**Given task a**: Format the records, everything from the line containing "family: Myrtaceae" down through the line containing "collectors: B. G. Stergios & R. Caracas", as a two-column CSV with the headers field and value. Give one row per line, with each entry in its own quoted field and any line breaks turned into spaces.

Many on the right think President Obama's Oval Office address last night should have credited "the Surge," and they would have preferred thanks to his predecessor for taking and implementing a decision that Senator Obama and others fiercely criticized. The left would have preferred a more ringing indictment of the Bush Administration, and a "never again" promise. The war's strongest supporters will, with notable exceptions, remain convinced that going to war was the right decision, that its positive effects are under-appreciated, and that the unknowable alternative history would likely have been at least as violent, and more difficult to influence. The war's strongest critics will remain convinced that going to war was undeniably the wrong decision, that any positive effects could have been achieved or even outbid by other means, and that the unknowable alternative history might have been much less violent and expensive, and have allowed America to retain much greater influence and freedom of action. No one knows for sure where actual history is leading, but everyone is prepared to blame someone else if things go poorly, and all will feel fully justified in their own eyes.
The President chose to let left and right cancel each other out:
As I have said, there were patriots who supported this war, and patriots who opposed it. And all of us are united in appreciation for our servicemen and women, and our hope for Iraq’s future.
It was his demeanor, called "half-hearted and detached" by one as-ever implacable critic, that expressed and may have resonated with a broader public sense of exhaustion regarding the whole subject. He seemed to be saying, "We're working hard to make the whole thing as boring and forgettable as possible." He did not promise "never again," possibly because he is not in a position to keep such a promise, otherwise because for the foreseeable future an Iraq Syndrome ought to handle the matter anyway. With 50,000 troops still in Iraq and in a re-negotiable position, with 100,000 troops in Afghanistan - and still an angry, self-righteous, globally committed, and incredibly well-armed nation - the U.S. will remain involved in wars and warfare, but we are, for now, exceedingly unlikely to undertake a new major military expedition except as a true last resort, and we are even less likely, next time, to assume an ability to change regimes and contain aftermaths. The experience of the '00s has erased the imperial hubris inherited from the '90s on both economic and military fronts. Call it our intellectual war dividend: Revolutions, we now recall, are not always, or even usually, velvet ones. Wars, we now recall, do not always, or even usually, end more quickly and at less cost than predicted. And, incidentally, incomes, revenues, and stock and property prices, we now recall, do not always, or even usually, rise continuously. In this sense Iraq was just one self-chastening among others.

**Given task b**: According to the commentary on President Obama's Oval Office address, how many troops remain in Iraq?

**Dataset**:
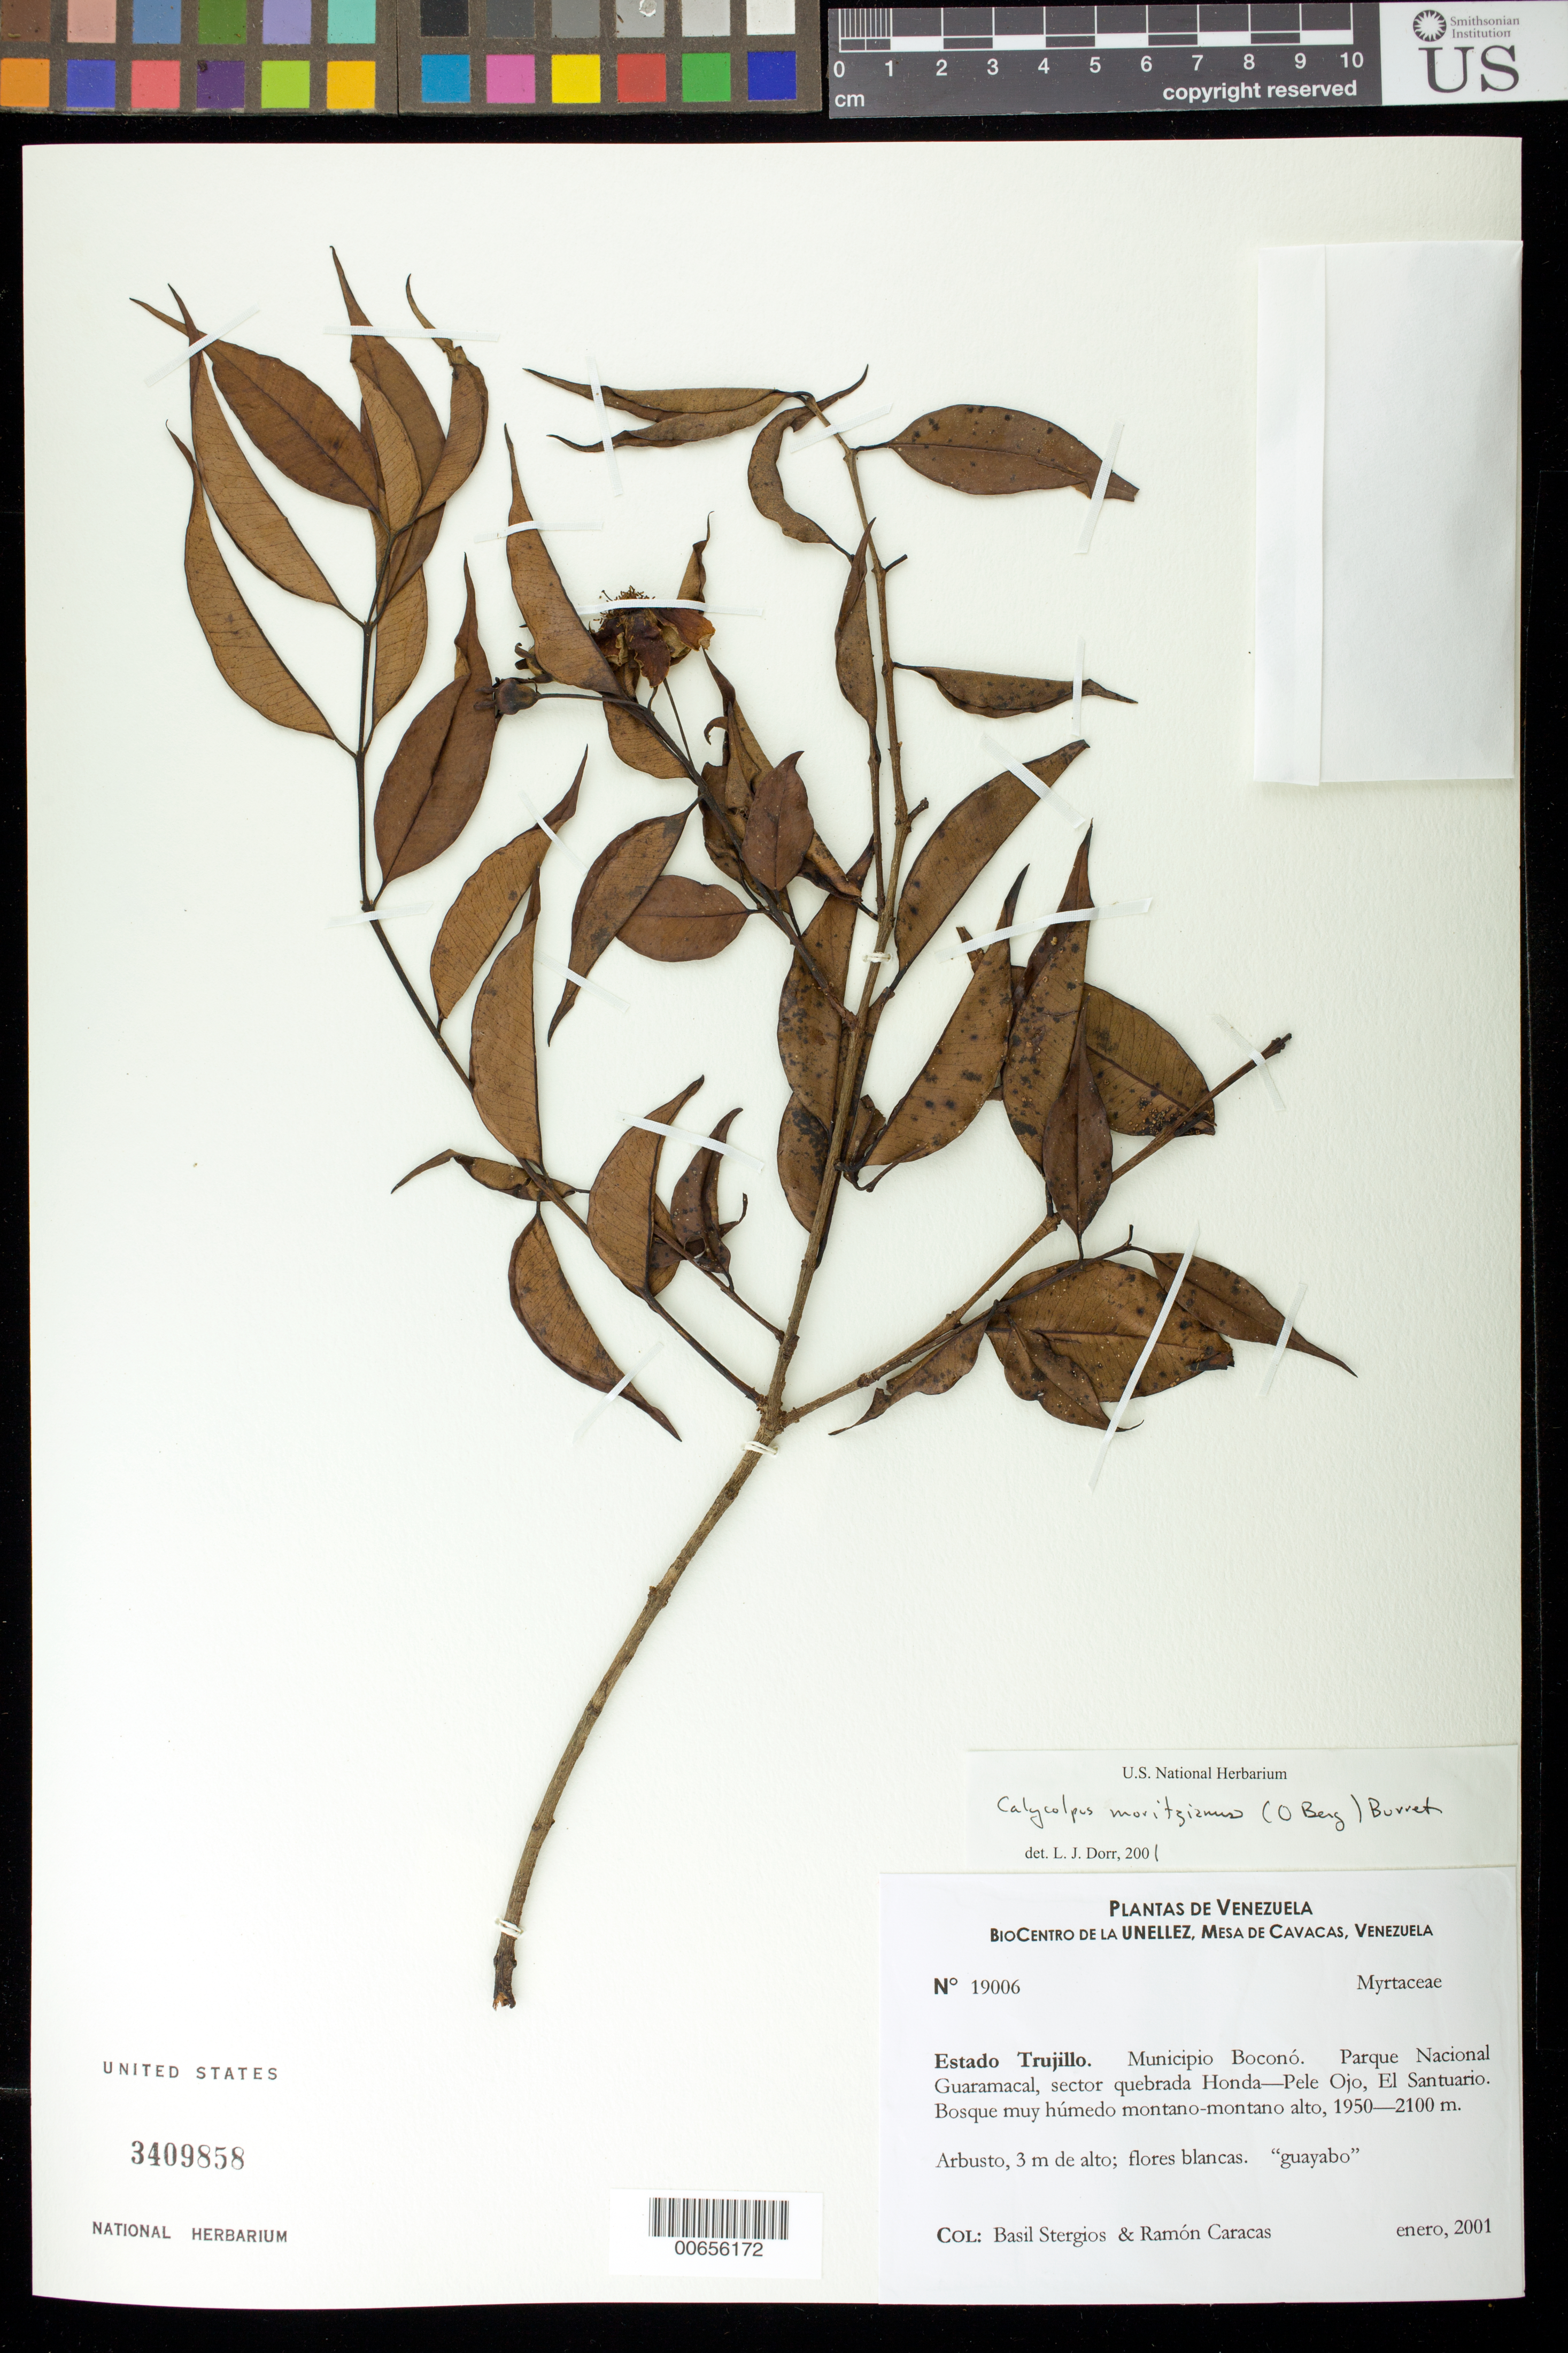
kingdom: Plantae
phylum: Tracheophyta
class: Magnoliopsida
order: Myrtales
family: Myrtaceae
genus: Calycolpus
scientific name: Calycolpus moritzianus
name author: (O. Berg) Burret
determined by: Dorr, L. J., (BOT), Smithsonian Institution - National Museum of Natural History (UNITED STATES)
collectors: B. G. Stergios & R. Caracas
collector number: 19006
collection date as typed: Jan 2001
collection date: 2001-01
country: Venezuela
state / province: Trujillo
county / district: Boconó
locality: Parque Nacional Guaramacal, sector quebrada Honda-Pele Ojo, El Santuario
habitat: Bosque muy húmedo montano-montano alto.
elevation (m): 1950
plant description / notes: Common name: Guayabo; PORT, SEL, US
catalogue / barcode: US 3409858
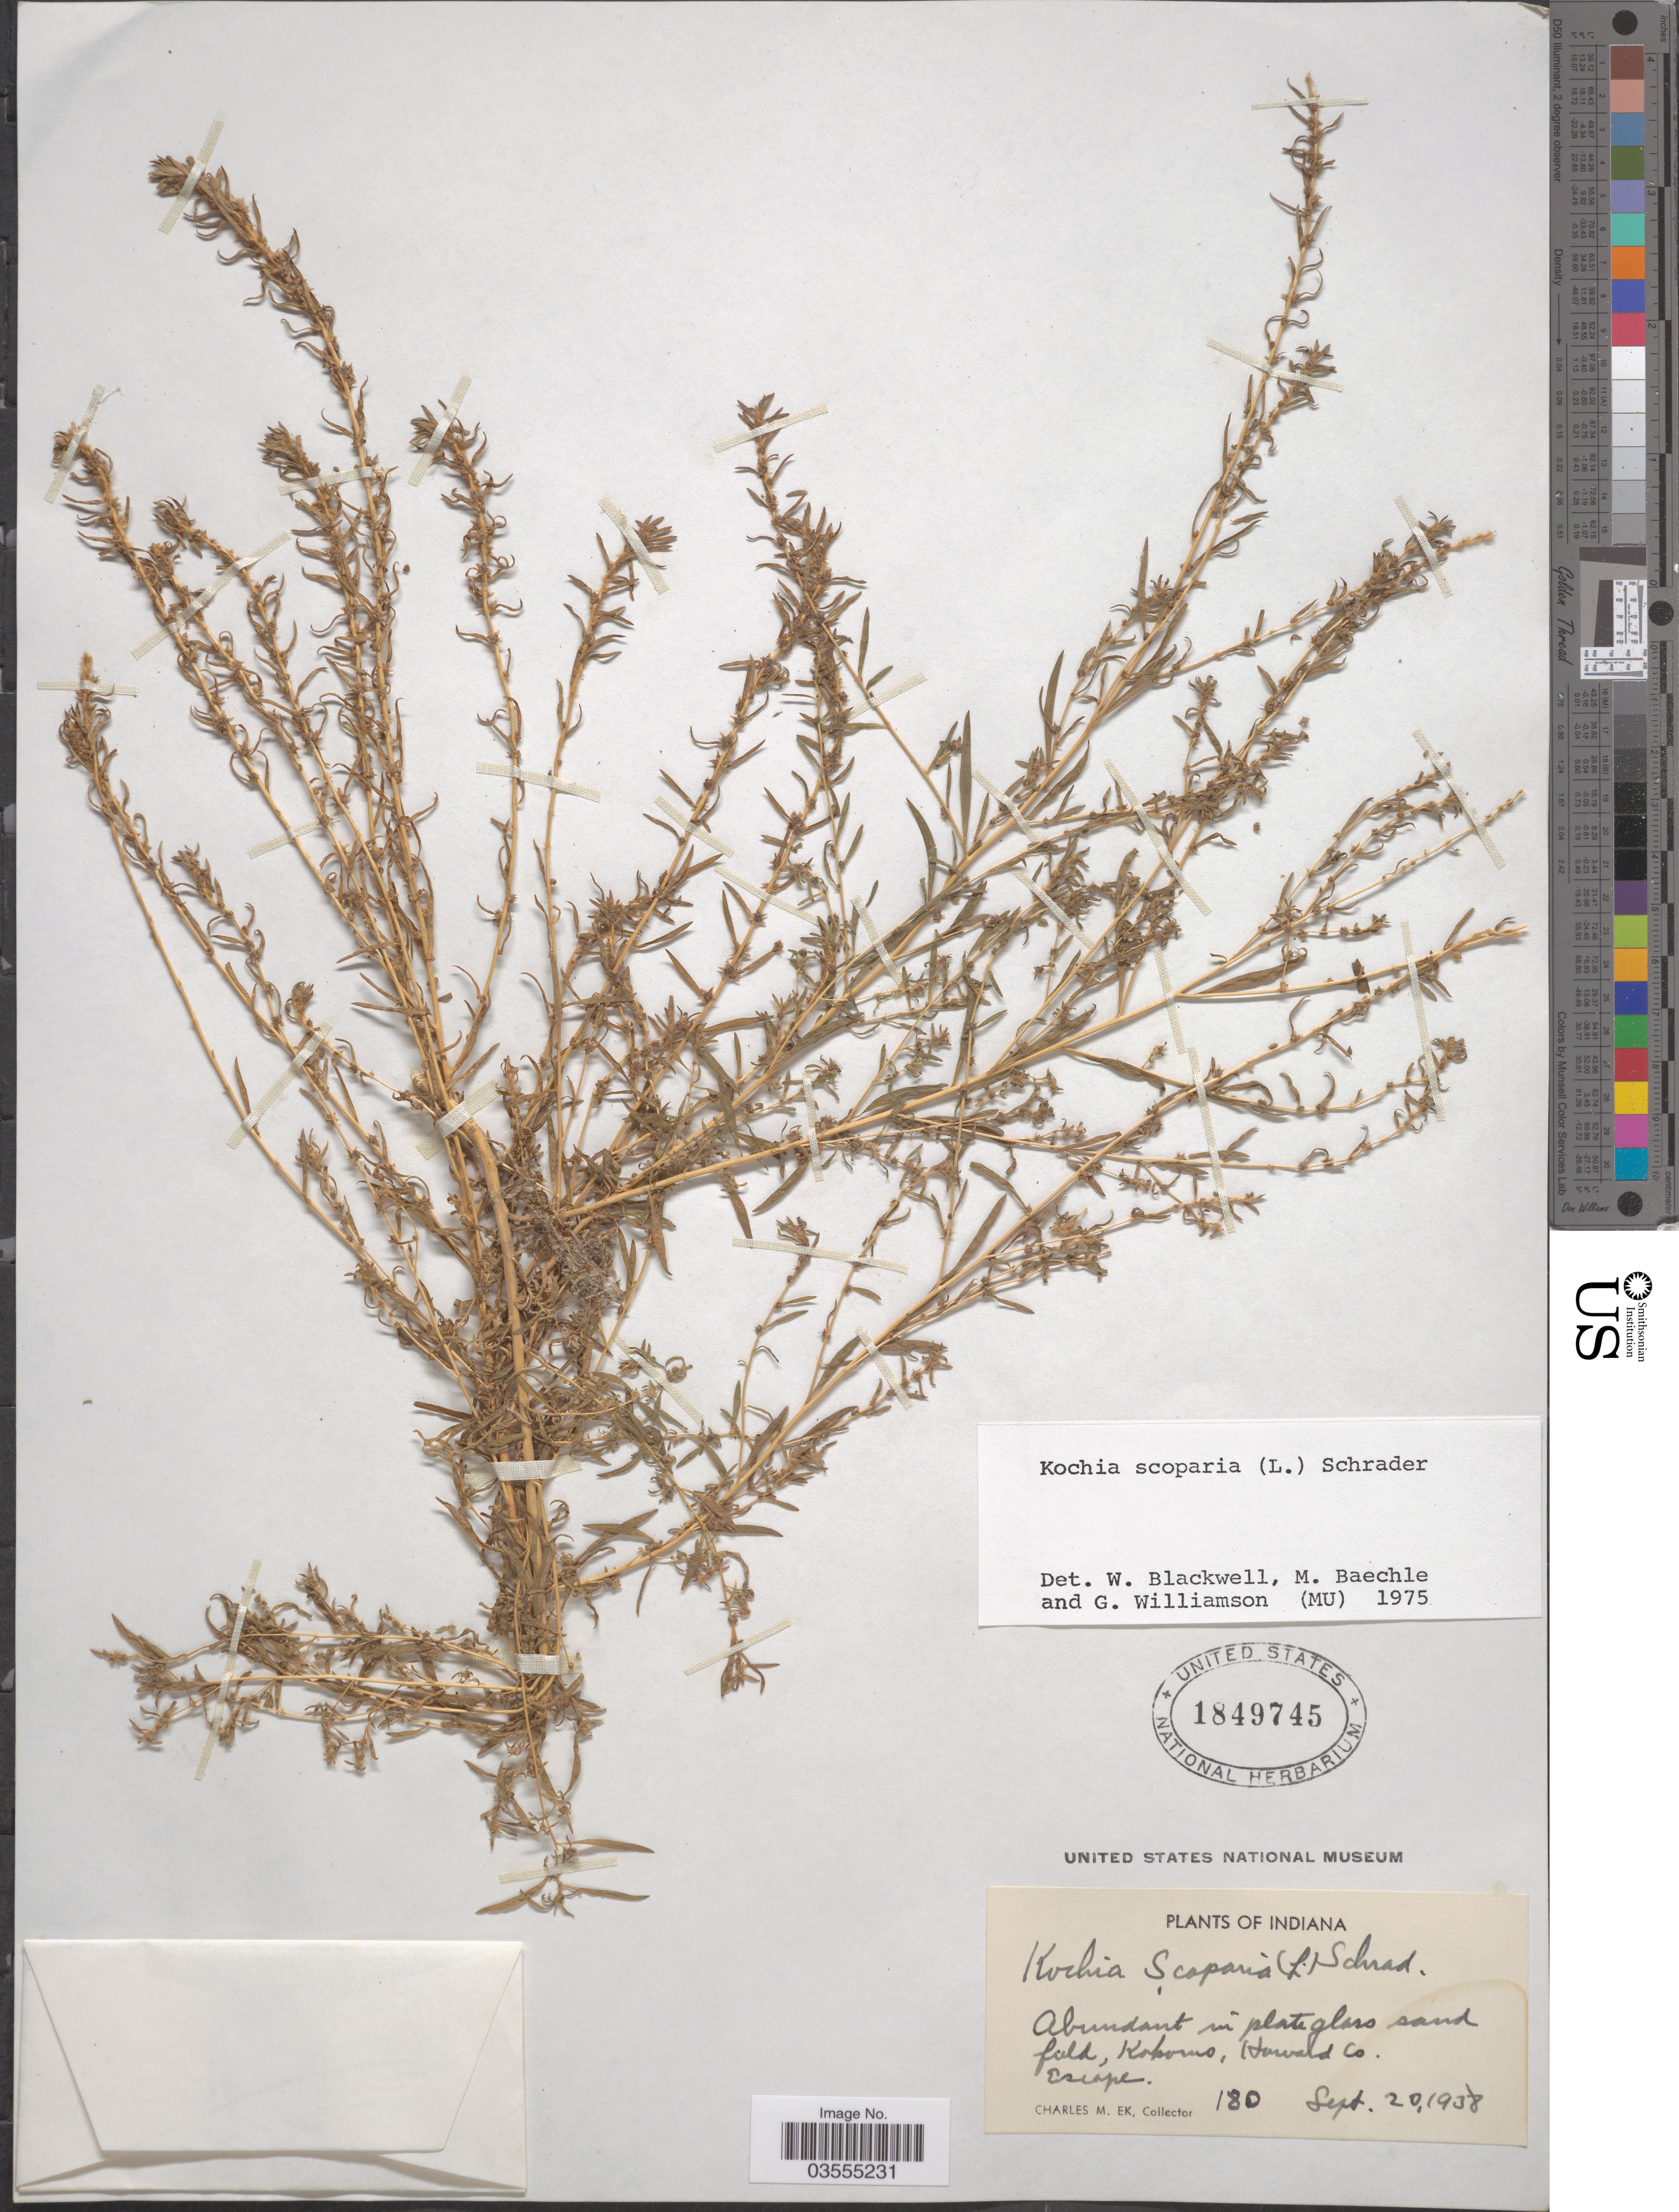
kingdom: Plantae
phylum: Tracheophyta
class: Magnoliopsida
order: Caryophyllales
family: Amaranthaceae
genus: Bassia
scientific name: Bassia scoparia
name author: (L.) Voss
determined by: U.S. National Herbarium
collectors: C. Ek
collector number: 180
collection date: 1938-09-20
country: United States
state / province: Indiana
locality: Kokomo, Howard Co. Escape.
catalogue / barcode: US 1849745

**Task result a**:
field,value
"family:","Myrtaceae"
"genus:","Calycolpus"
"scientific name:","Calycolpus moritzianus"
"name author:","(O. Berg) Burret"
"determined by:","Dorr, L. J., (BOT), Smithsonian Institution - National Museum of Natural History (UNITED STATES)"
"collectors:","B. G. Stergios & R. Caracas"

**Task result b**: 50,000 troops